部落の出身であることーーー

 私が、なぜ私の出自を公表するのか、今時で言うカミングアウトするのか。 私の親しい友人は、皆このことを知ってますし、私は、芸能人ではないのですから、特別こんなことをするパブリシティー効果もないわけですが、やはり、そこは、社会への啓蒙ということもあるでしょうし、このブログを見ている若い部落出身の方々に少しでも勇気を与えられれば、と思うからです。

 まあ、2010年の日本、だいぶマイノリティーに対する表面的な態度は、20年前に比べて変っていると思います。 たとえば、在日コリアンのこと、沖縄のこと、アイヌのこと、身体障害者のことなどなどです。 

 今の韓国のドラマや音楽の人気は、本当に51歳の男の私には、想像もつきませんでした。 日本にいた頃は、人権問題として、在日の関係の本や講演会などにも接し、彼らの権利に興味がありましたが、今、日本人としてたった一人最前線で周囲のアイルランドカトリック文化と対峙している私にとっては、そのような他の国のドラマや音楽には、全然興味がわきません。
 
 ただ、冬のソナタが、大流行したあと、こちらの国際放送でも放映されたのは見ました。 それは、韓国の現代文化を知りたかったからです。 靴を脱いで家に入るとか、印鑑を使うなどということを映像で見た時は、新鮮な驚きでした。 ちょっと、脱線しますが、靴を脱ぐという文化面だけをみれば、同じことをするイスラム教徒に共感をいだく私です。 脱線ついでに、冬のソナタは、でも、だんだんストーリーとしてはとてもつまらないものになってきました。 そんなに偶然が重なるかとか、そんな常識的なこと調べてなかったのか、と思わず言いたくなりました。 まるで、40年まえの竹脇無我や栗原小巻たちが出ていたドラマのような展開でした。 私なら、そちらの古い日本のドラマの方をもっともっと見たいです。再放送で見たい!

 話は、また戻って、沖縄の気候や文化は、今、多く本土の人間にも愛されてます。 彼らのそのソース顔をかっこいいと思う人も多いでしょう。 また。昨今は、芸能人でも、自分がアイヌ出身であることを表明したり、その他のカミングアウト的言動が多く出てきているということは、皆さんご存知のとおりです。 

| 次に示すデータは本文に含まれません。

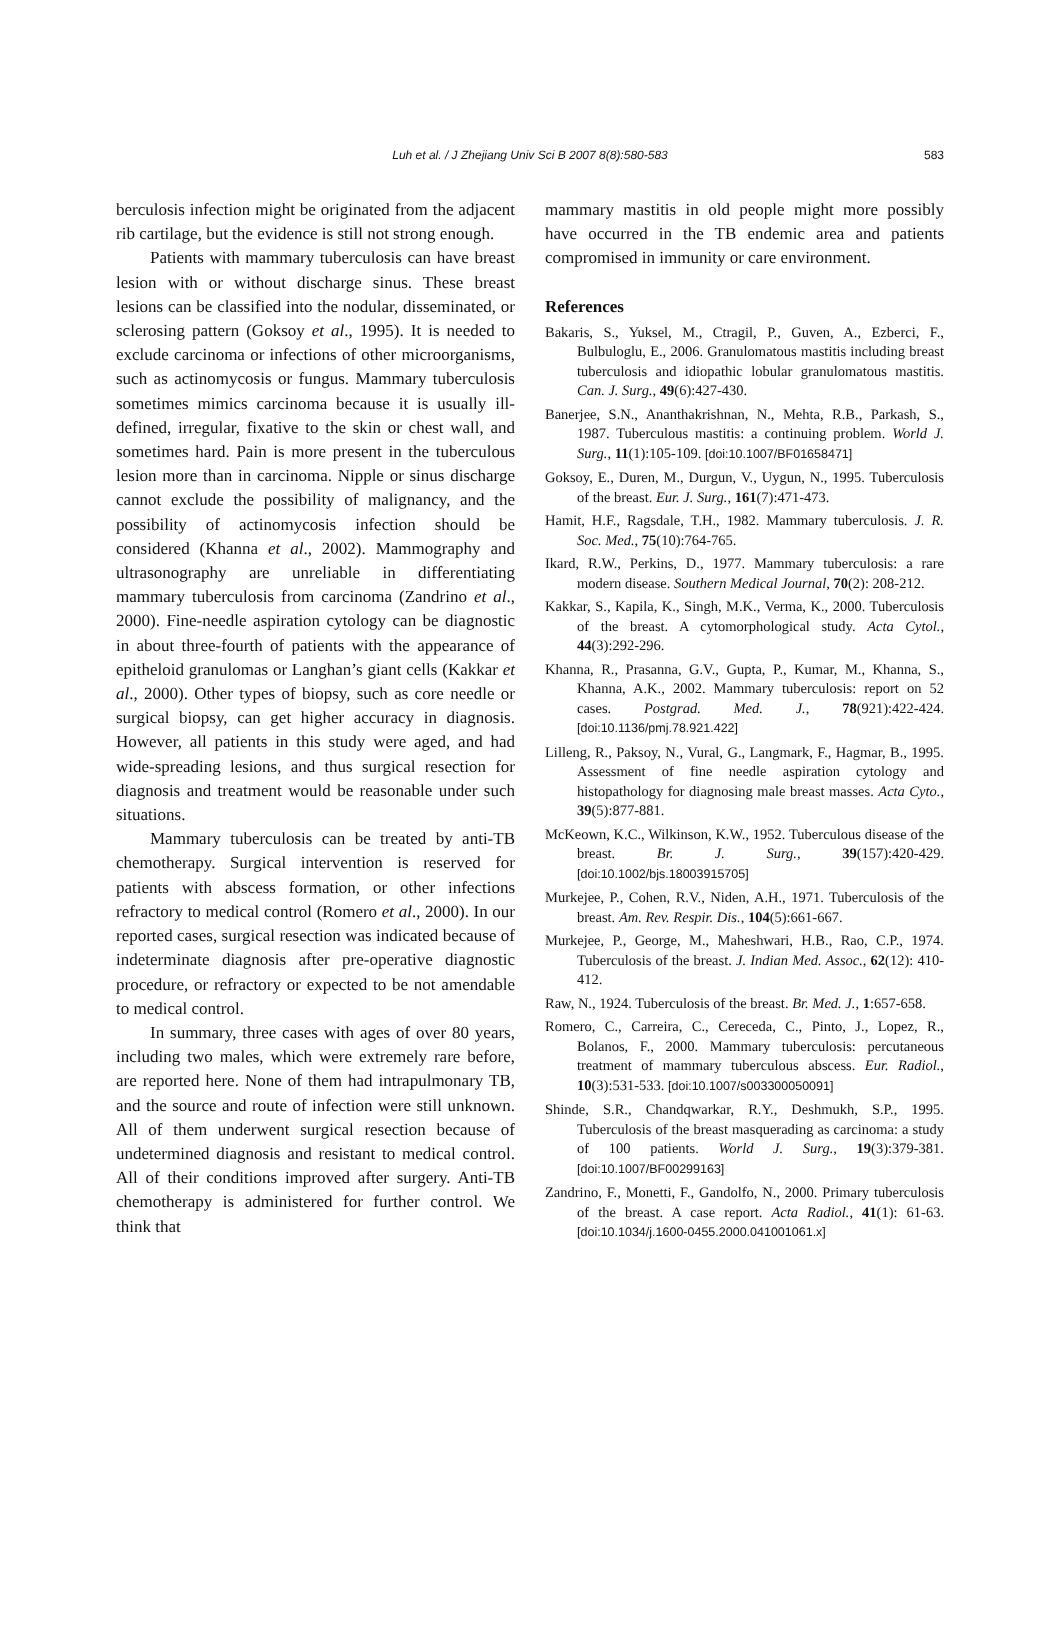Luh et al. / J Zhejiang Univ Sci B 2007 8(8):580-583
583
berculosis infection might be originated from the adjacent rib cartilage, but the evidence is still not strong enough.
Patients with mammary tuberculosis can have breast lesion with or without discharge sinus. These breast lesions can be classified into the nodular, disseminated, or sclerosing pattern (Goksoy et al., 1995). It is needed to exclude carcinoma or infections of other microorganisms, such as actinomycosis or fungus. Mammary tuberculosis sometimes mimics carcinoma because it is usually ill-defined, irregular, fixative to the skin or chest wall, and sometimes hard. Pain is more present in the tuberculous lesion more than in carcinoma. Nipple or sinus discharge cannot exclude the possibility of malignancy, and the possibility of actinomycosis infection should be considered (Khanna et al., 2002). Mammography and ultrasonography are unreliable in differentiating mammary tuberculosis from carcinoma (Zandrino et al., 2000). Fine-needle aspiration cytology can be diagnostic in about three-fourth of patients with the appearance of epitheloid granulomas or Langhan’s giant cells (Kakkar et al., 2000). Other types of biopsy, such as core needle or surgical biopsy, can get higher accuracy in diagnosis. However, all patients in this study were aged, and had wide-spreading lesions, and thus surgical resection for diagnosis and treatment would be reasonable under such situations.
Mammary tuberculosis can be treated by anti-TB chemotherapy. Surgical intervention is reserved for patients with abscess formation, or other infections refractory to medical control (Romero et al., 2000). In our reported cases, surgical resection was indicated because of indeterminate diagnosis after pre-operative diagnostic procedure, or refractory or expected to be not amendable to medical control.
In summary, three cases with ages of over 80 years, including two males, which were extremely rare before, are reported here. None of them had intrapulmonary TB, and the source and route of infection were still unknown. All of them underwent surgical resection because of undetermined diagnosis and resistant to medical control. All of their conditions improved after surgery. Anti-TB chemotherapy is administered for further control. We think that
mammary mastitis in old people might more possibly have occurred in the TB endemic area and patients compromised in immunity or care environment.
References
Bakaris, S., Yuksel, M., Ctragil, P., Guven, A., Ezberci, F., Bulbuloglu, E., 2006. Granulomatous mastitis including breast tuberculosis and idiopathic lobular granulomatous mastitis. Can. J. Surg., 49(6):427-430.
Banerjee, S.N., Ananthakrishnan, N., Mehta, R.B., Parkash, S., 1987. Tuberculous mastitis: a continuing problem. World J. Surg., 11(1):105-109. [doi:10.1007/BF01658471]
Goksoy, E., Duren, M., Durgun, V., Uygun, N., 1995. Tuberculosis of the breast. Eur. J. Surg., 161(7):471-473.
Hamit, H.F., Ragsdale, T.H., 1982. Mammary tuberculosis. J. R. Soc. Med., 75(10):764-765.
Ikard, R.W., Perkins, D., 1977. Mammary tuberculosis: a rare modern disease. Southern Medical Journal, 70(2): 208-212.
Kakkar, S., Kapila, K., Singh, M.K., Verma, K., 2000. Tuberculosis of the breast. A cytomorphological study. Acta Cytol., 44(3):292-296.
Khanna, R., Prasanna, G.V., Gupta, P., Kumar, M., Khanna, S., Khanna, A.K., 2002. Mammary tuberculosis: report on 52 cases. Postgrad. Med. J., 78(921):422-424. [doi:10.1136/pmj.78.921.422]
Lilleng, R., Paksoy, N., Vural, G., Langmark, F., Hagmar, B., 1995. Assessment of fine needle aspiration cytology and histopathology for diagnosing male breast masses. Acta Cyto., 39(5):877-881.
McKeown, K.C., Wilkinson, K.W., 1952. Tuberculous disease of the breast. Br. J. Surg., 39(157):420-429. [doi:10.1002/bjs.18003915705]
Murkejee, P., Cohen, R.V., Niden, A.H., 1971. Tuberculosis of the breast. Am. Rev. Respir. Dis., 104(5):661-667.
Murkejee, P., George, M., Maheshwari, H.B., Rao, C.P., 1974. Tuberculosis of the breast. J. Indian Med. Assoc., 62(12): 410-412.
Raw, N., 1924. Tuberculosis of the breast. Br. Med. J., 1:657-658.
Romero, C., Carreira, C., Cereceda, C., Pinto, J., Lopez, R., Bolanos, F., 2000. Mammary tuberculosis: percutaneous treatment of mammary tuberculous abscess. Eur. Radiol., 10(3):531-533. [doi:10.1007/s003300050091]
Shinde, S.R., Chandqwarkar, R.Y., Deshmukh, S.P., 1995. Tuberculosis of the breast masquerading as carcinoma: a study of 100 patients. World J. Surg., 19(3):379-381. [doi:10.1007/BF00299163]
Zandrino, F., Monetti, F., Gandolfo, N., 2000. Primary tuberculosis of the breast. A case report. Acta Radiol., 41(1): 61-63. [doi:10.1034/j.1600-0455.2000.041001061.x]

 だから、確かに、日本人の大体の人権意識は、向上しているように思えるのですが、しかし、本当はどうなのでしょか。 韓国ドラマが大好きな中高年の女性の皆さんは、自分の子供が、在日の人と結婚することに異論はないのでしょうか。

 沖縄が大好きな本土人。 でも、普天間で見られるように、大きな負担だけを沖縄に押し付けるその態度は、多くの本土人が、共有しているのではないでしょか。 沖縄の人への個人的偏見は、いまの日本では、もうほとんどないかもしれません。 しかし、基地の問題をみると、国の組織的対応という点においては、今も制度的差別があると、いわざるを得ない。 

 それに反し、部落の問題は、制度的には、ほぼ無くなったといえるかもしれない。 がしかし、多くの個人の思想・行動の上では、まだまだ深い差別感情が存在していると、私は思う。 また、これは、個人の思想というより、もう少し大きな組織だった差別的行為だったかもしれないが、今、再審請求の動きが出ている狭山事件も部落差別の一例と言えると思います、少なくとも、私たちは、当時の大人たちから、そう教えられました。 もし、被告の石川さんが、冤罪だったと証明されれば、恐ろしいことですよ。 足利事件の17年の2倍以上の年月です。 そして、部落問題に与えるインパクトは、とても大きなものになると思います。 いい方向か、悪い方向にか、わかりませんがーーー。